> **課題**: 以下の本文では、机の前まで自分を動かしたあと、何と自分にささやけば勉強がはじまるとされているか。

> **本文**:
--------------------
⑭自分の「行動」を吟味する


 ゲームのキャラクターのように自分を操作するもうひとつの方法は、感情ではなく「行動」に焦点を当てるやり方だ。

 「ゲンナリする」という感情から「サボる」という行動が生まれるわけだけれど、感情から行動が生まれる流れに焦点をあてることで、これって合理的だっけ?と行動に待ったをかけられる。

 ゲンナリするのは仕方ないとしても、だからってサボったほうがいいという結論が導き出されるわけではない。そう考えて、ゲームの中の登場人物をカーソルキーで動かすように、自分という人間を動かしたい方向へ運んでいく。そして、机の前にまで動かしたら「やる気は、やらないと起こらない」と自分に向かってささやけば、勉強がはじまる。

 僕らは、自分の中に湧き起こった感情そのままに動く傾向がある。これもまた、とても動物的な行動パターンだ。でも、ある感情が起こったからといって、それをそのまま行動として表現する必要はない。

 大人になるにつれて、僕らは感情を行動に直結させることは減っていく。たとえば、子どもはうれしければ喜びを爆発させたような笑顔をするし、悲しければ人目もはばからず泣きわめく。でも、成長して「恥ずかしい」という気持ちが生まることで、感情をストレートに出さなくなる。

 でも「恥ずかしい」と感じない限り、人は成長しても感情のままに行動することが少なくない。家族に対しては感情のままにものを言う人が、家の外では別人のようにふるまうのもそれが原因だ。その意味で、大人の行動は子どもとたいして変わらないとも言える。
--------------------
> **提供資料**:
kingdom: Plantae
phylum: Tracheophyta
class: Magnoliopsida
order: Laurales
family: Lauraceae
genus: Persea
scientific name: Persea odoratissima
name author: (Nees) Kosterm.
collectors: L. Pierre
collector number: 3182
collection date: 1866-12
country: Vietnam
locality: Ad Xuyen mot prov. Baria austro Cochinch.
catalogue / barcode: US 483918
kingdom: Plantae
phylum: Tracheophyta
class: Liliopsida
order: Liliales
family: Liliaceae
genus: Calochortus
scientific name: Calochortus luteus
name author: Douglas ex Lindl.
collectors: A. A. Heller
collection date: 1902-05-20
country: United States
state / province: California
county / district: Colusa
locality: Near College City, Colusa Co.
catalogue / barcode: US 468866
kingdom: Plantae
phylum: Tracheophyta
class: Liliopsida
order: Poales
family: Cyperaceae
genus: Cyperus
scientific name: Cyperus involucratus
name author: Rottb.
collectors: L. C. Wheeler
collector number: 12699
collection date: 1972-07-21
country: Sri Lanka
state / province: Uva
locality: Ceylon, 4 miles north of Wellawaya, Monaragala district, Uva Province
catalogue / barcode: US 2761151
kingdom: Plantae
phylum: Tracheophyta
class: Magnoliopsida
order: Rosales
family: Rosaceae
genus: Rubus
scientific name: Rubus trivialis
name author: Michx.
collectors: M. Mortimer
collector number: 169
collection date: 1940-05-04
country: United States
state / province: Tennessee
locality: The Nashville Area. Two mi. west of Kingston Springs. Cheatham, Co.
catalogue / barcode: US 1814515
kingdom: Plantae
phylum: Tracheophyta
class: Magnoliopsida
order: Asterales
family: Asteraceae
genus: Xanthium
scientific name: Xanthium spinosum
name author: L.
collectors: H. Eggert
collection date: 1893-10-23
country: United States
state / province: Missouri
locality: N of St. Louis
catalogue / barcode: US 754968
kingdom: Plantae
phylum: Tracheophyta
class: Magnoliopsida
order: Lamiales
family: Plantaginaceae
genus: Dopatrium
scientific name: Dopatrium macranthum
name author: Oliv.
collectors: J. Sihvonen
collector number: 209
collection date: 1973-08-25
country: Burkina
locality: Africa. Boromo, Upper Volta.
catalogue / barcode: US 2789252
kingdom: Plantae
--------------------
> **解答例**: 「やる気は、やらないと起こらない」とささやく。